As time goes along, people are pulled away from being connected to the unfolding saga in the greater New York area but others are drawn into a deeper relationship with what is going on. This yields current dichotomies such as:
- “I wanted to let you know that people here are asking me about Sandy and how people were impacted. They are truly concerned about all of you and, while they haven’t said it, I know that all of you who are impacted are in their daily prayers. They honestly don’t care the faith of the people who were impacted, they just care that people lost lives, dear ones, and homes.” An American in Palestine
- “having a rum and coke for my mom…because I don’t do fruit drinks” Midwest Pastor
Even in New York, people respond in different ways:
- Some need to be able to take a break to be able to sustain their efforts, but yet feel support form the connections all the different relationships provide: “I need to go off the grid for the night and decompress…God bless each and every one of you for keeping us in your thoughts and prayers.” New York Pastor
- Others look at bigger issues or even attempts to bring humor back into everything that is going on: “How can we have a ‘winter storm warning’ when it is autumn?

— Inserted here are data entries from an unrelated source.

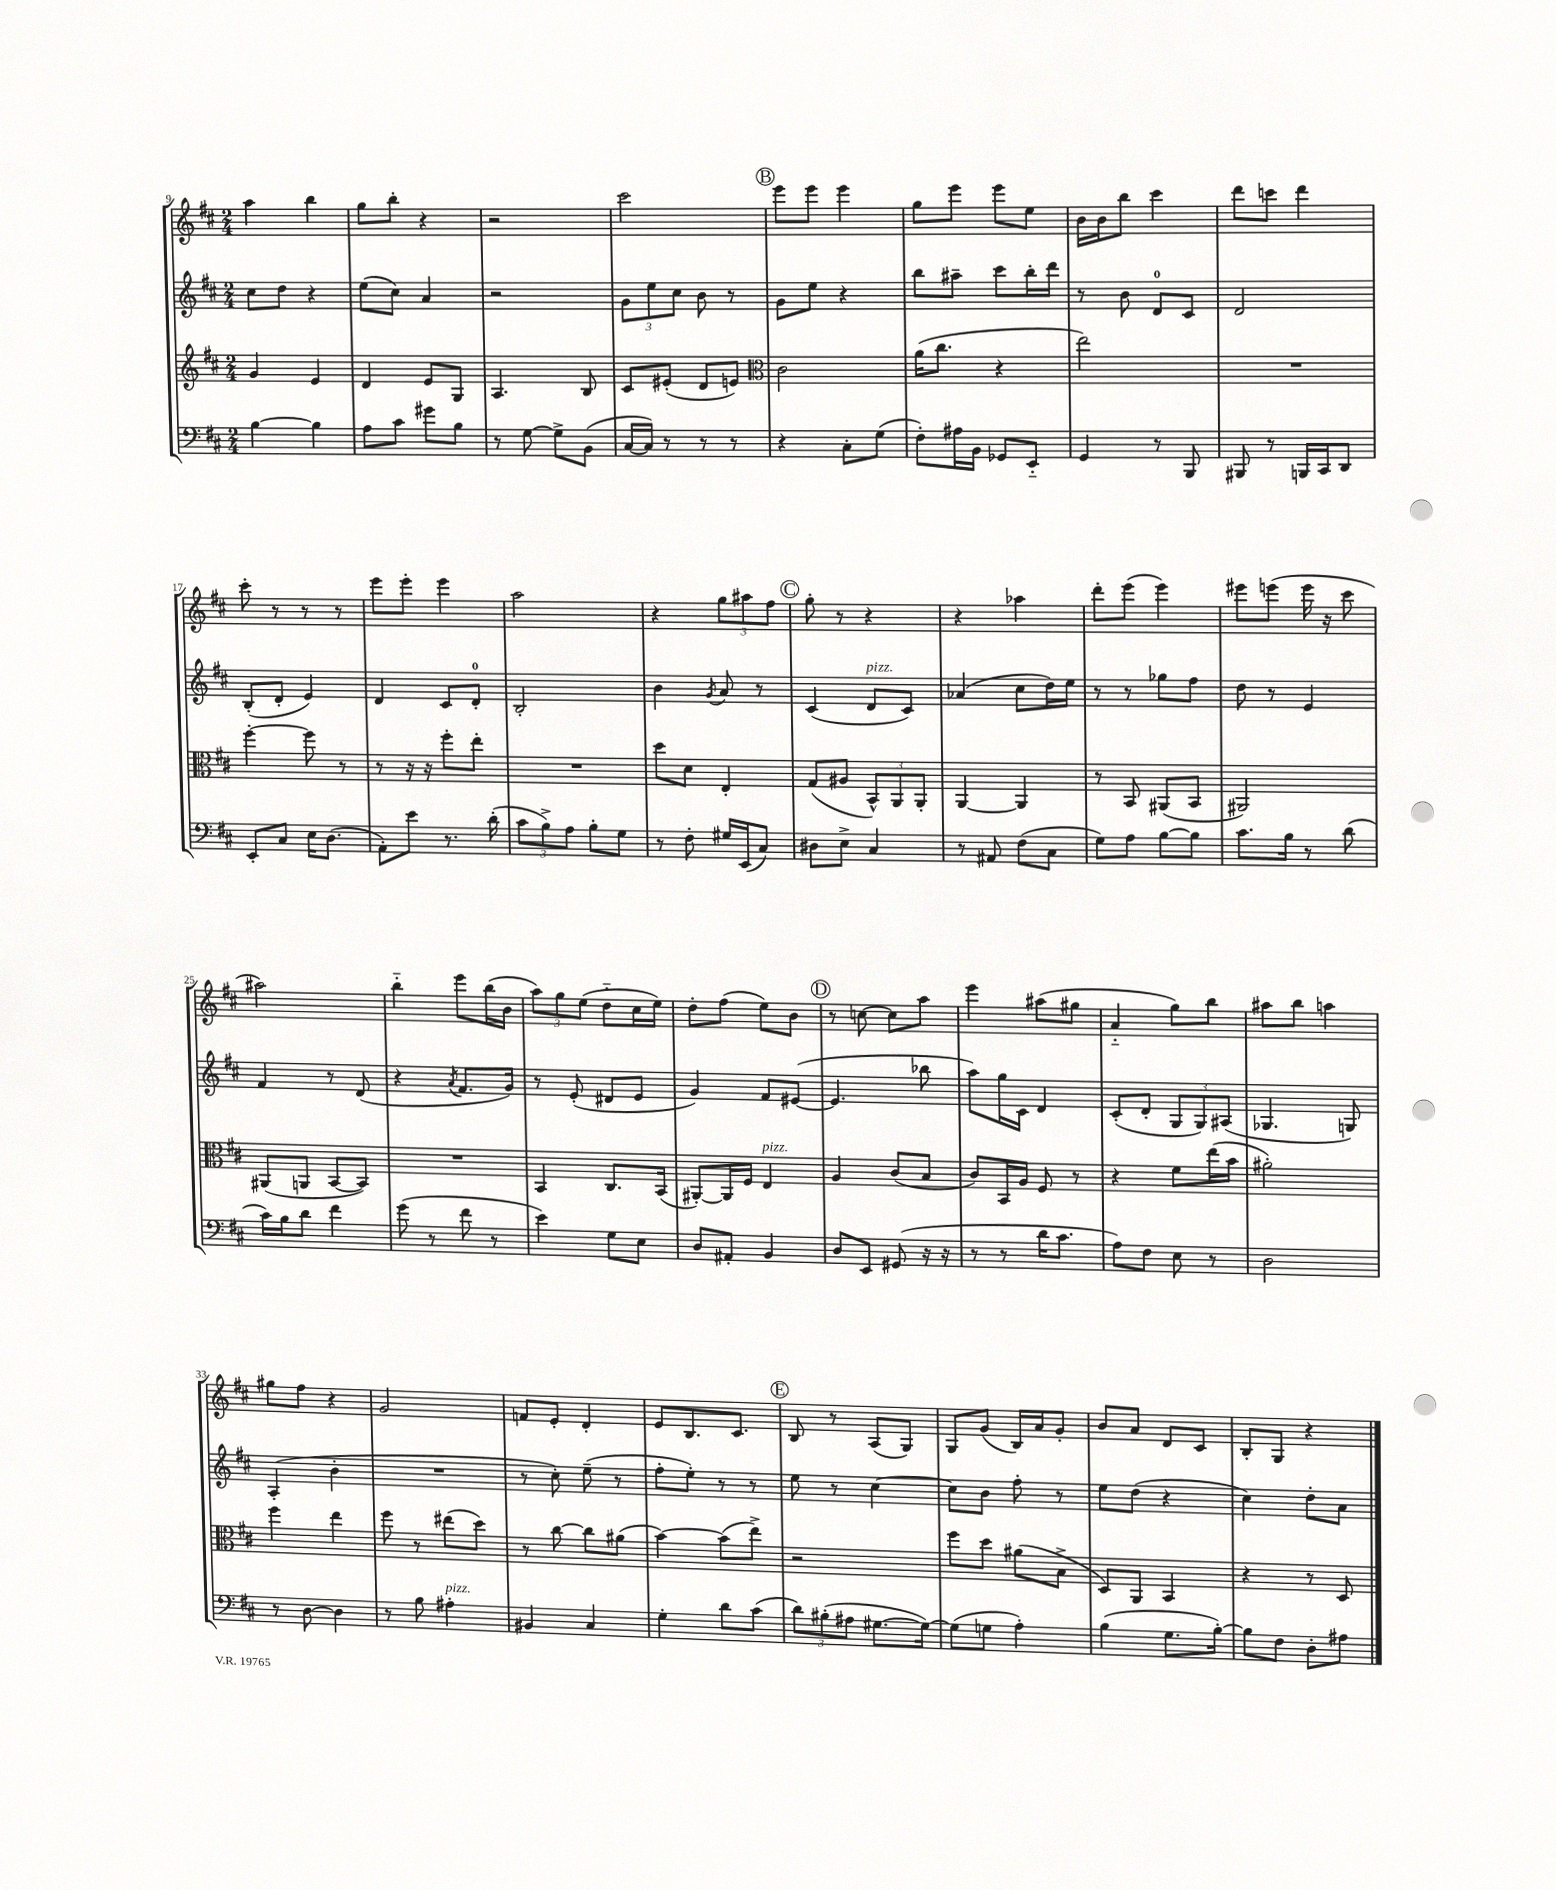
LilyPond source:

<<
\new StaffGroup <<
\new Staff = "s0" {
    \clef treble \key d \major \numericTimeSignature \time 2/4
    a''4 b''4 |
    g''8 b''8-. r4 |
    r2 |
    cis'''2 |
    \mark \markup { \circle "B" } e'''8 e'''8 e'''4 |
    g''8 e'''8 e'''8 e''8 |
    b'16 b'16 b''8 cis'''4 |
    d'''8 c'''8 d'''4 |
    cis'''8-. r8 r8 r8 |
    e'''8 e'''8-. e'''4 |
    a''2 |
    r4 \tuplet 3/2 { g''8 ais''8 fis''8 } |
    \mark \markup { \circle "C" } g''8-. r8 r4 |
    r4 aes''4 |
    d'''8-. e'''8( e'''4) |
    eis'''8 e'''8( e'''16 r16 cis'''8 |
    ais''2) |
    b''4-_ e'''8 b''16( b'16 |
    \tuplet 3/2 { a''8) g''8 e''8( } d''8-_ cis''16 e''16) |
    d''8-. fis''8( e''8) b'8 |
    \mark \markup { \circle "D" } r8 c''8~ c''8 a''8 |
    e'''4 ais''8( gis''8 |
    a'4-_ g''8) b''8 |
    ais''8 b''8 a''4 |
    gis''8 fis''8 r4 |
    g'2 |
    f'8 e'8-. d'4-. |
    e'8 b8. cis'8. |
    \mark \markup { \circle "E" } b8 r8 a8( g8) |
    g8 g'8( b16) a'16 g'8-. |
    b'8 a'8 d'8 cis'8 |
    b8-. g8 r4 \bar "|." |
}
\new Staff = "s1" {
    \clef treble \key d \major \numericTimeSignature \time 2/4
    cis''8 d''8 r4 |
    e''8( cis''8) a'4 |
    r2 |
    \tuplet 3/2 { g'8 e''8 cis''8 } b'8 r8 |
    \mark \markup { \circle "B" } g'8 e''8 r4 |
    b''8 ais''8-- cis'''8 b''16-. d'''16 |
    r8 b'8 d'8-0 cis'8 |
    d'2 |
    b8-.( d'8-. e'4) |
    d'4 cis'8 d'8-0-. |
    b2-. |
    b'4 \acciaccatura { g'8 } a'8 r8 |
    \mark \markup { \circle "C" } cis'4( d'8^\markup { \italic "pizz." } cis'8) |
    aes'4( cis''8 d''16) e''16 |
    r8 r8 ges''8 fis''8 |
    d''8 r8 e'4 |
    fis'4 r8 d'8( |
    r4 \acciaccatura { a'8 } fis'8. g'16) |
    r8 e'8-.( dis'8 e'8 |
    g'4) fis'8 eis'8~( |
    \mark \markup { \circle "D" } eis'4. bes''8 |
    a''8) g''16 cis'16 d'4 |
    cis'8-.( d'8-. \tuplet 3/2 { g8 g8) ais8( } |
    ges4. g8) |
    a4-.( b'4-. |
    R2 |
    r8 cis''8-.) e''8--( r8 |
    fis''8-. e''8-.) r8 r8 |
    \mark \markup { \circle "E" } e''8 r8 cis''4~ |
    cis''8 b'8 fis''8-. r8 |
    e''8 d''8( r4 |
    cis''4) d''8-. a'8 \bar "|." |
}
\new Staff = "s2" {
    \clef treble \key d \major \numericTimeSignature \time 2/4
    g'4 e'4 |
    d'4 e'8 g8 |
    a4. b8 |
    cis'8 eis'8-.( d'8 e'8) |
    \mark \markup { \circle "B" } \clef alto cis'2 |
    a'16( cis''8. r4 |
    e''2) |
    R2 |
    fis''4~-. fis''8 r8 |
    r8 r16 r16 fis''8-. e''8-. |
    R2 |
    d''8 d'8 e4-. |
    \mark \markup { \circle "C" } g8( ais8 \tuplet 3/2 { b,8-^) a,8 a,8-. } |
    a,4~ a,4 |
    r8 b,8 ais,8( b,8 |
    ais,2) |
    ais,8( a,8 b,8~ b,8) |
    R2 |
    b,4 cis8. b,16( |
    ais,8~-.) ais,16 fis16 e4^\markup { \italic "pizz." } |
    \mark \markup { \circle "D" } a4 cis'8( b8 |
    cis'8) b,16 a16 fis8 r8 |
    r4 fis'8 e''16( b'16 |
    ais'2-.) |
    fis''4 e''4 |
    fis''8 r8 eis''8( d''8) |
    r8 cis''8~ cis''8 ais'8( |
    b'4~) b'8( e''8->) |
    \mark \markup { \circle "E" } r2 |
    fis''8 d''8 ais'8( b8-> |
    d8) a,8 b,4 |
    r4 r8 d8 \bar "|." |
}
\new Staff = "s3" {
    \clef bass \key d \major \numericTimeSignature \time 2/4
    b4~ b4 |
    a8 cis'8 gis'8 b8 |
    r8 g8~ g8-> b,8( |
    cis16~ cis16) r8 r8 r8 |
    \mark \markup { \circle "B" } r4 cis8-. g8( |
    fis8-.) ais16 b,16 ges,8 e,8-_ |
    g,4 r8 b,,8 |
    bis,,8 r8 b,,16 cis,16 d,8 |
    e,8-. cis8 e16 d8.( |
    a,8-.) e'8 r8. d'16-.( |
    \tuplet 3/2 { cis'8 b8->) a8 } b8-. g8 |
    r8 fis8-. gis16 e,16( cis8) |
    \mark \markup { \circle "C" } dis8 e8-> cis4 |
    r8 ais,8 fis8( cis8 |
    g8) a8 b8~ b8 |
    cis'8. b16 r8 d'8( |
    cis'16) b16 d'8 fis'4 |
    g'8( r8 fis'8 r8 |
    e'4) g8 e8 |
    d8 ais,8-. b,4 |
    \mark \markup { \circle "D" } d8 e,8 gis,8( r16 r16 |
    r8 r8 d'16 cis'8. |
    a8) fis8 e8 r8 |
    d2 |
    r8 d8~ d4 |
    r8 b8 ais4-.^\markup { \italic "pizz." } |
    bis,4 cis4 |
    g4-. d'8 cis'8( |
    \mark \markup { \circle "E" } \tuplet 3/2 { d'8) bis8-.( ais8 } gis8.~ gis16~) |
    gis8( g8 a4-.) |
    b4( g8. b16~-.) |
    b8 fis8 d8-. ais8 \bar "|." |
}
>>
>>
\layout { \context { \Score currentBarNumber = #9 } }
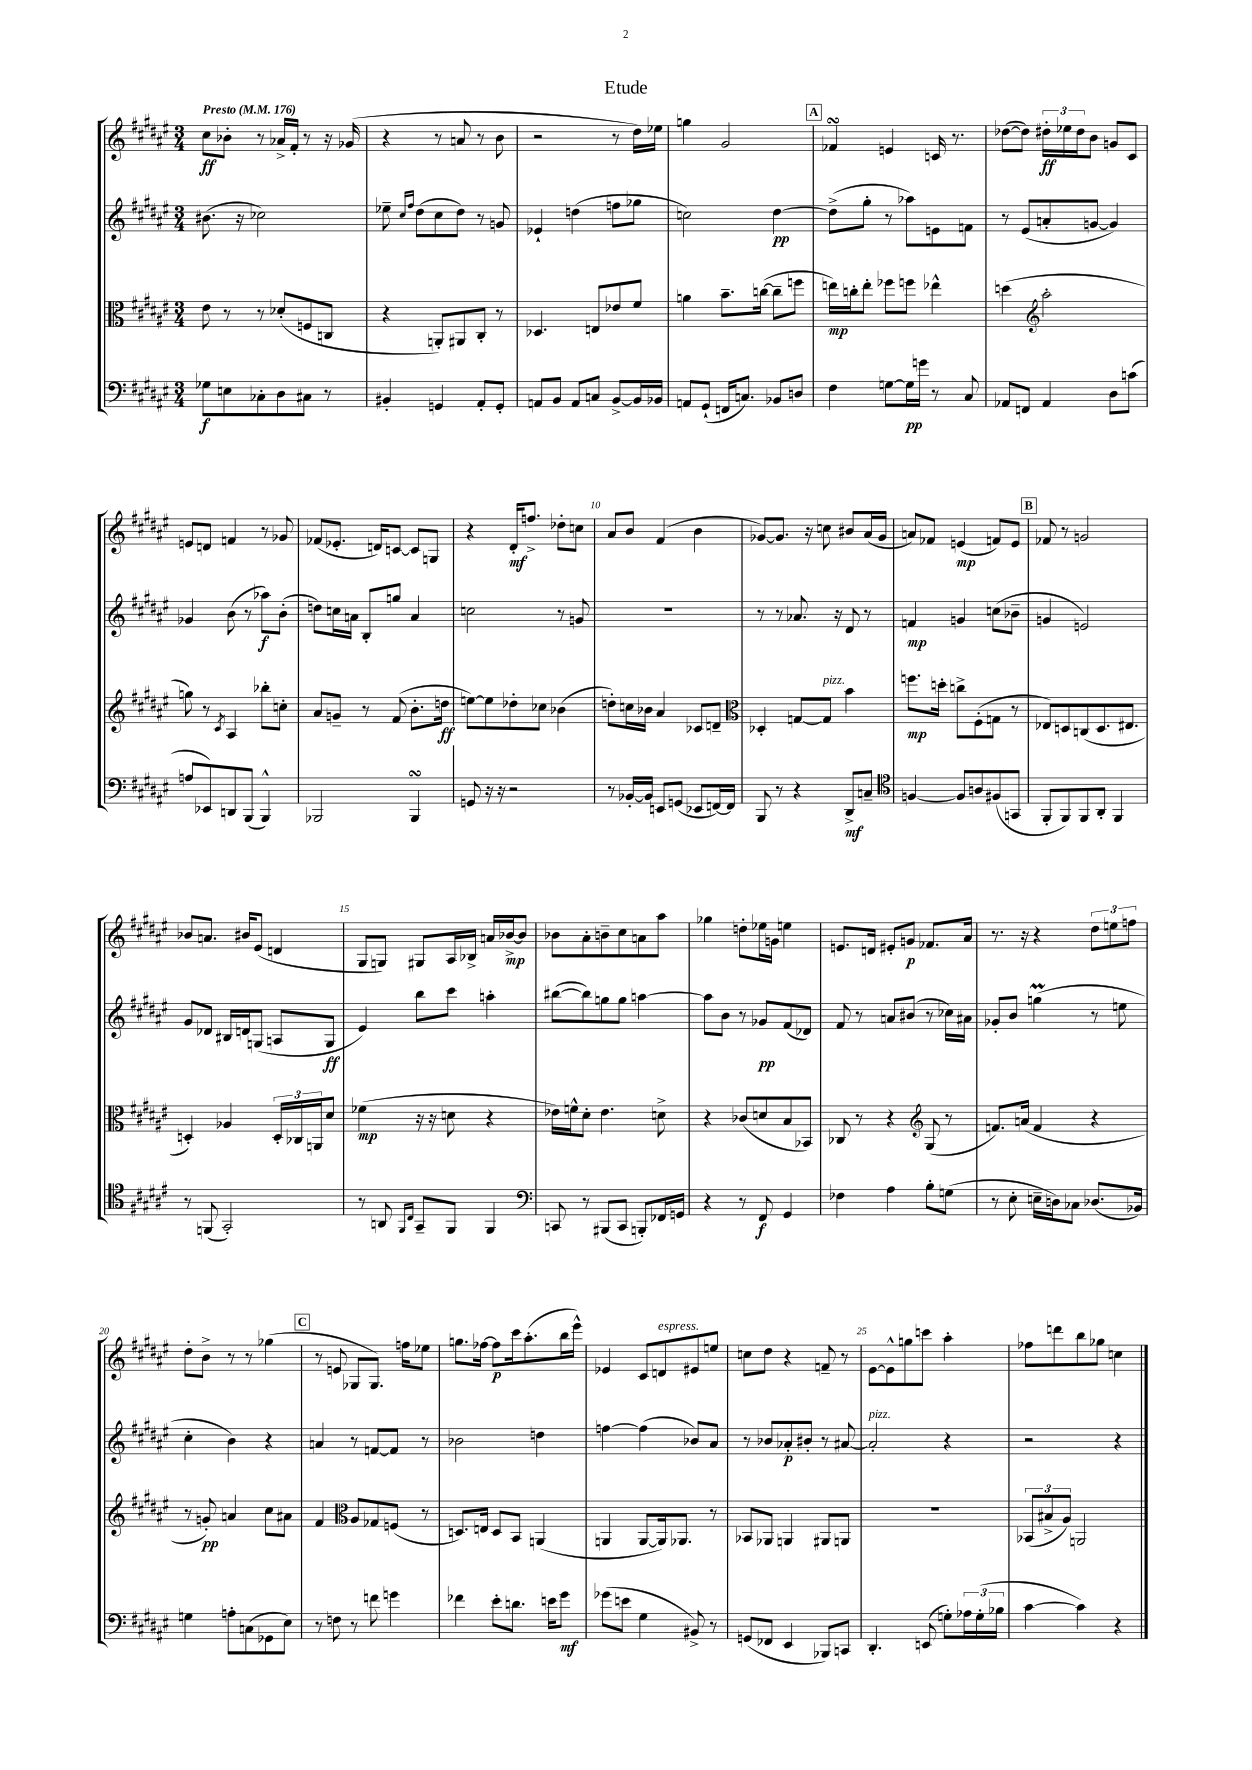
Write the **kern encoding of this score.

**kern	**kern	**kern	**kern
*staff4	*staff3	*staff2	*staff1
*clefF4	*clefC3	*clefG2	*clefG2
*k[f#c#g#d#a#e#]	*k[f#c#g#d#a#e#]	*k[f#c#g#d#a#e#]	*k[f#c#g#d#a#e#]
*M3/4	*M3/4	*M3/4	*M3/4
*MM176	*MM176	*MM176	*MM176
8G-	8e#	(8.b#	8cc#
8E	8r	.	8b-'
.	.	16r	.
8C-'	8r	2cc-)	8r
8D#	(8d-'	.	16a-^
.	.	.	16f#'
8C#	8F	.	8r
8r	8C	.	16r
.	.	.	(16g-
=	=	=	=
4BB#'	4r	8ee-~	4r
.	.	16qqcc#	.
.	.	16qqff#	.
.	.	(8dd#	.
4GG	8AA')	8cc#	8r
.	8AA#	8dd#)	8a
8AA#'	8C#'	8r	8r
8GG'	8r	8g	8b
=	=	=	=
8AA	4.D-	4e-`	2r
8BB	.	.	.
8AA	.	(4dd	.
8C	8E	.	.
[8BB^	8e-	8ff	8r
16BB]	8f#	8gg-	16dd#)
16BB-	.	.	16ee-
=	=	=	=
8AA	4a	2cc)	4gg
(8GG#`	.	.	.
16FF	8.b~	.	2g#
8.C)	.	.	.
.	([16cc	.	.
8BB-	8cc~]	[4dd#	.
8D	8ff	.	.
=	=	=	=
4F#	16ee)	(8dd#^]	4f-
.	16cc'	.	.
.	8ee'	8gg#'	.
[8G	8ff-	8r	4e
16G]	8ff	8aa-)	.
16g	.	.	.
8r	4ee-^^	8e	16c
.	.	.	8.r
8C#	.	8f	.
=	=	=	=
8AA-	(4dd	8r	([8dd-
8FF	.	(8e#	8dd-])
*	*clefG2	*	*
4AA-	2aa#'	8a'	24dd#'
.	.	.	24ee-
.	.	.	24dd#
.	.	[8g	8b
8D#	.	4g])	8g
(8c	.	.	8c#
=	=	=	=
8A	8gg)	4g-	8e
8EE-)	8r	.	8d
.	8qc#	.	.
8DD	4A#	(8b	4f
(8BBB	.	8r	.
4BBB^^)	8bb-'	8aa-)	8r
.	8cc'	(8b'	8g-
=	=	=	=
2BBB-	8a#	8dd)	(8f-
.	8g~	16cc	8.e-'
.	.	16a	.
.	8r	8B'	.
.	.	.	16d)
.	(8f#	8gg	[8c
4BBB-	8.b'	4a	8c]
.	.	.	8G
.	16dd	.	.
=	=	=	=
8GG	[8ee)	2cc	4r
16r	8ee]	.	.
16r	.	.	.
2r	8dd-'	.	16d#'
.	.	.	8.ff^
.	8cc-	.	.
.	(4b-	8r	8dd-'
.	.	8g	8cc
=	=	=	=
8r	8dd')	2.r	8a#
[16BB-'	16cc	.	8b
16BB-]	16b-	.	.
8EE	4a#	.	(4f#
(8GG	.	.	.
8EE-	8c-	.	4b
[16FF)	8d~	.	.
16FF]	.	.	.
=	=	=	=
*	*clefC3	*	*
8BBB	4D-'	8r	[8g-)
8r	.	8r	8.g-]
4r	[8G	8.a-	.
.	.	.	16r
.	8G]	.	8cc
.	.	16r	.
8DD#^	4b	8d#	8b#
8C~	.	8r	(16a#
.	.	.	16g-
=	=	=	=
*clefC4	*	*	*
[4F	8.ff	4f	8a)
.	.	.	8f-
.	16dd'	.	.
8F]	8cc^	4g	(4e
8A	(8F#'	.	.
(8F#	8G	(8cc	8f)
8GG	8r	8b-~	8e
=	=	=	=
8FF#'	8E-)	4g	8f-
8FF#)	8D	.	8r
8FF#	(8C	2e)	2g
8AA#'	8.D	.	.
4FF#	.	.	.
.	8.E#	.	.
=	=	=	=
8r	4D')	8g#	8b-
(8FF	.	8d-	8.a
2GG#')	4A-	16B#	.
.	.	16d	16b#
.	.	(8G	(8e#
.	24D'	8A	4d
.	24C-	.	.
.	24AA	.	.
.	8d#	8G	.
=	=	=	=
8r	(4f-	4e#)	8G#
8AA	.	.	8G)
16qqFF#	.	.	.
16qqC#	.	.	.
8GG#~	16r	8bb	8G#
.	16r	.	.
8FF#	8d	8ccc#	16A#
.	.	.	16B-^
4FF#	4r	4aa'	16a
.	.	.	[16b-^
.	.	.	8b-]
=	=	=	=
*clefF4	*	*	*
8CC	16e-)	([8bb#	8b-
.	16f^^	.	.
8r	8d#'	8bb#])	8a#'
(8BBB#	4.e-	8gg	8b~
8CC	.	8gg	8cc#
8BBB')	.	[4aa	8a
16FF-	8d^	.	8aa#
16GG	.	.	.
=	=	=	=
4r	4r	8aa]	4gg-
.	.	8b	.
8r	(8c-	8r	8dd'
8FF#	8d	8g-	16ee-
.	.	.	16g
4GG#	8B	(8f#	4ee
.	8BB-)	8d-)	.
=	=	=	=
4F-	8C-	8f#	8.e
.	8r	8r	.
.	.	.	16d
4A#	4r	8a	8e#'
.	.	(8b#	8g
*	*clefG2	*	*
8B'	(8G#	8r	8.f-
(8G	8r	16cc-)	.
.	.	16a#	16a#
=	=	=	=
8r	8.f)	8g-'	8.r
8E#'	.	8b	.
.	(16a	.	16r
16E~	4f	(4gg	4r
16D)	.	.	.
8C-	.	.	.
(8.D-	4r	8r	12dd#
.	.	.	12ee
.	.	8ee	.
.	.	.	12ff
16BB-)	.	.	.
=	=	=	=
4G	8r	4cc#'	8dd#'
.	8g')	.	8b^
8A'	4a	4b)	8r
(8C	.	.	8r
8GG-	8cc#	4r	(4gg-
8E#)	8a#	.	.
=	=	=	=
8r	4f#	4a	8r
8F	.	.	8e
*	*clefC3	*	*
8r	8A#	8r	8G-
8f	8G-	[8f	8.G-)
4g	(8F	8f]	.
.	.	.	16ff
.	8r	8r	8ee-
=	=	=	=
4f-	8.D)	2b-	8.gg
.	16E	.	[16ff-
8e#'	8D	.	8ff-]
8.d	8BB	.	16ccc#
.	.	.	(8.aa#'
.	(4AA	4dd	.
16e	.	.	.
8g#	.	.	16bb
.	.	.	16eee#^^)
=	=	=	=
(8g-	4AA	[4ff	4e-
8e	.	.	.
4G#	[8AA	(4ff]	8c#
.	16AA])	.	8d
.	8.AA-	.	.
8BB#^)	.	8b-)	8e#
8r	8r	8a#	8ee
=	=	=	=
(8GG	8BB-	8r	8cc
8FF-	8AA-	8b-	8dd#
4EE#	4AA	8a-'	4r
.	.	8b#'	.
8BBB-)	8AA#	8r	8f~
8CC	8AA	[8a#	8r
=	=	=	=
4.DD#'	2.r	2a#']	[8e#
.	.	.	8e#^^]
.	.	.	8gg
(8EE	.	.	8ccc
8G')	.	4r	4aa#'
24A-	.	.	.
(24G'	.	.	.
24B-	.	.	.
=	=	=	=
[4c#	(12BB-	2r	8ff-
.	12B#^	.	.
.	.	.	8ddd
.	12A#)	.	.
4c#])	2AA	.	8bb
.	.	.	8gg-
4r	.	4r	4cc
==	==	==	==
*-	*-	*-	*-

Shouldn’t it be an ‘autumn storm that has winter-like temperatures, precipitation and wind’ warning?” Connecticut Psychologist
- Others realize that there are justice issues and that there is a lot of difference in our experiences of the recovery: “Lots of people still sitting in unheated houses in the dark around here, long after neighbors (like me) have had power restored. Not fun when it’s snowing.” New Jersey Pastor
- Even others are getting angry at what is going on especially as they feel more and more isolated from the positive directions others are facing. And of course, there are those who are trying to find ways of getting ahead in the new realities “I wonder if I should use my nurse’s id to jump the gas line” New York Nurse.
We do live in a connected world. This world brings with it all sorts of new types of relationships, including ones that are much more significant for one side than the other. This makes it more important for us to think about who we need to call after the storm. Doing so, and keeping the relationships in perspective, can help us maintain peace and wholeness in our lives.